Showing posts with label Historic preservation. Show all posts
Showing posts with label Historic preservation. Show all posts

Sunday, May 13, 2018

More Historic Loss in the Midst of Preservation Month

After this month's demolition of the historic Frankford Chocolate Factory, thanks to an endless array of loopholes within the city's preservation-dedicated agencies, another element of mismanagement has allowed the same developer, Ori Feibush of OCF Realty, to demolish the Christian Street Baptist Church. 

In this instance, this Historical Commission voted 5-4 to protect the 19th Century Italianate church with two abstentions. It's those abstentions that allowed the church to remain unprotected despite a vote in favor. As it turned out, the Department of Planning and Development requires the Historical Commission to grant at least six votes in order to protect a building. This all happened nearly six months ago, and since then no re-vote has been cast. 

Chalk one more up to the nation's first World Heritage City in the midst of Preservation Month.
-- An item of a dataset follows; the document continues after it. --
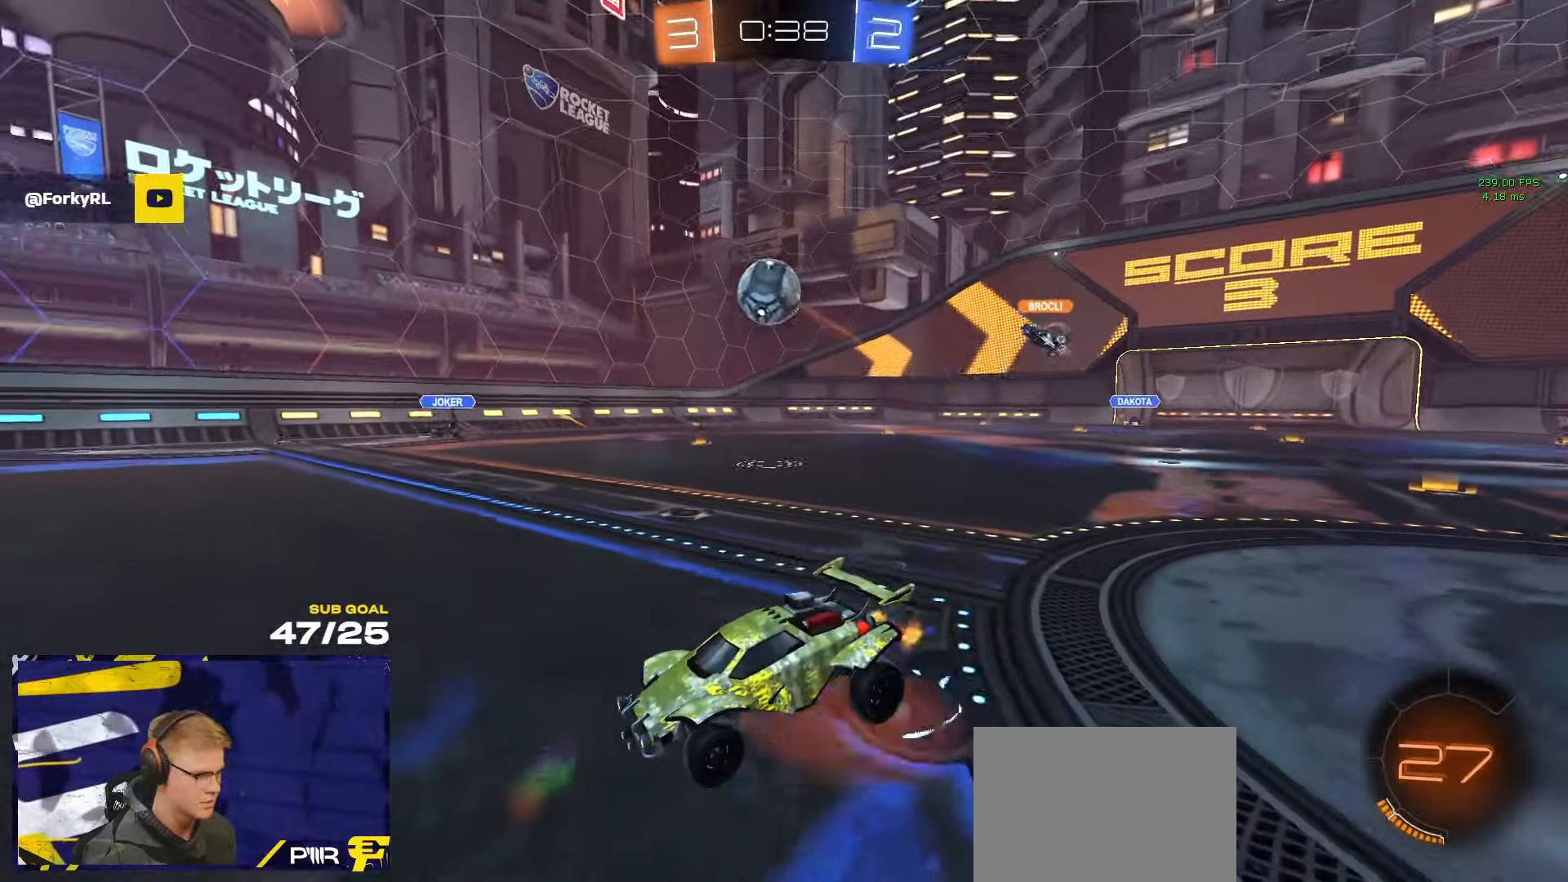
{"dt_ms": 500, "buttons": ["L1"], "left_stick": "up-right", "right_stick": "center", "events": [[200, "left_stick", "right"], [216, "R1", "down"], [266, "L1", "down"], [266, "left_stick", "up-right"], [350, "R2", "up"], [366, "R1", "up"]]}
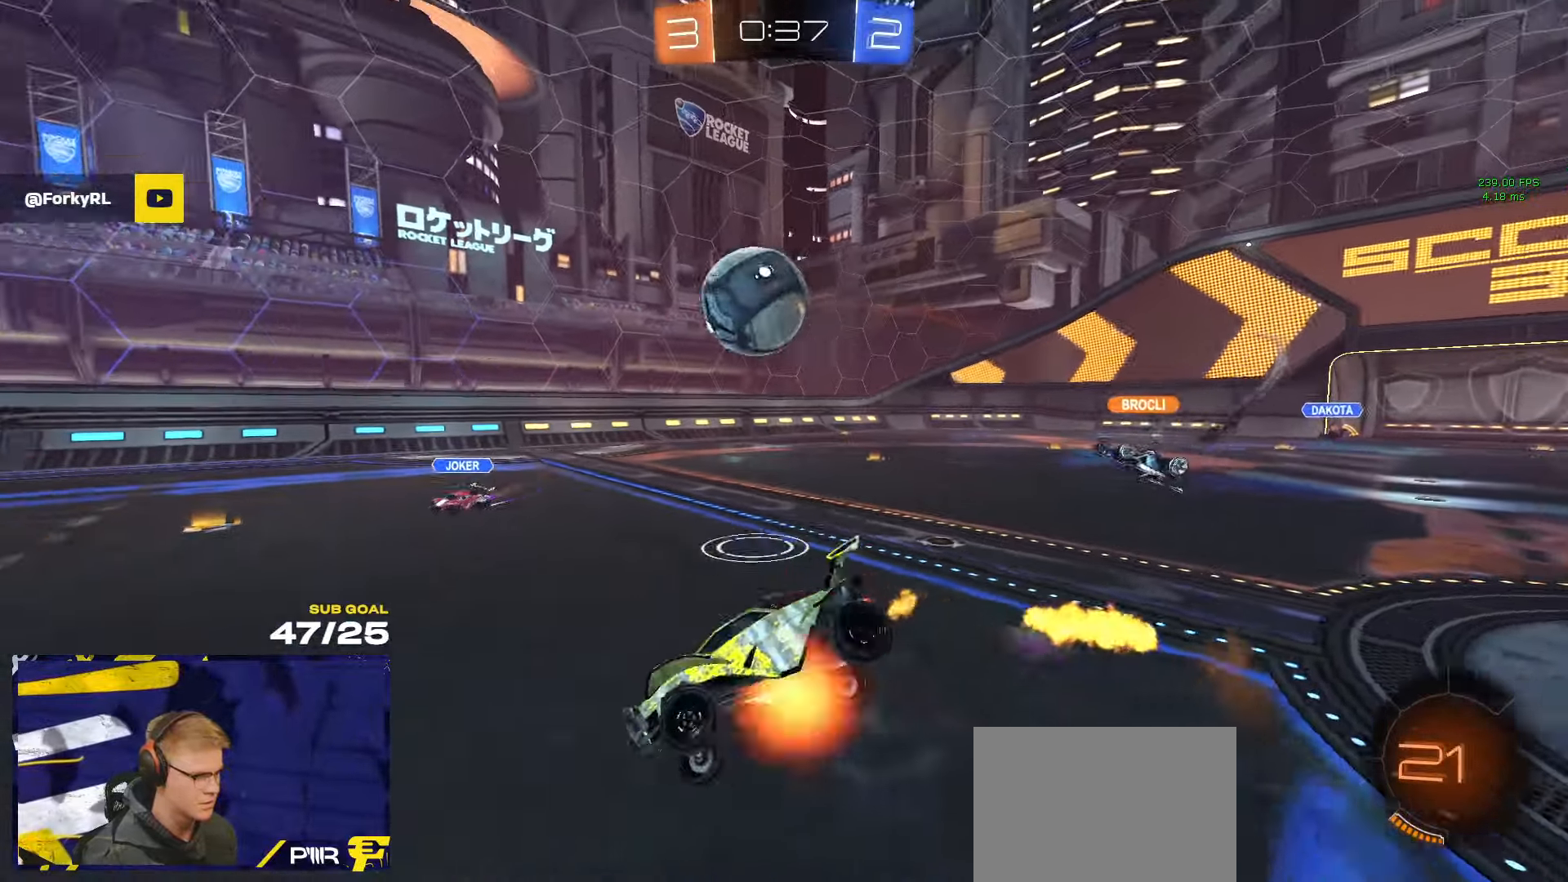
{"dt_ms": 500, "buttons": ["R1", "L3"], "left_stick": "right", "right_stick": "center", "events": [[16, "A", "down"], [16, "L3", "down"], [66, "R1", "down"], [100, "A", "up"], [100, "R2", "down"], [150, "R2", "up"], [200, "R1", "up"], [250, "L1", "up"], [250, "left_stick", "down"], [283, "R1", "down"], [333, "L3", "up"], [350, "left_stick", "right"], [450, "L3", "down"]]}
It's curious why two of the Historical Commission's members declined to vote. After all, they're the primary body responsible for making these sometimes tough decisions.

Did those two members just not bother showing up?

Feibush, who paid $1.5M for the property, briefly held out in search of a buyer willing to convert the church into apartments. It certainly wouldn't be unheard of. There are a number of converted churches in the city and surrounding areas and they make breathtaking living spaces, some fetching much higher prices than newly constructed town homes. Feibush even offered to let the property go for $1M, but claims no offers were made.


In the wake of the demolition of the Frankford Chocolate Factory and other properties razed by Feibush and OCF Reality, this all sounds a little sketchy. Though it seems Feibush extended an olive branch after his much-criticized demolition of the factory (which reminded many he also demolished the Royal Theater), he only extended that offer for a month. As of Thursday, demolition was back on, with hopes to quickly ready the site for two buildings comprised of eight apartments.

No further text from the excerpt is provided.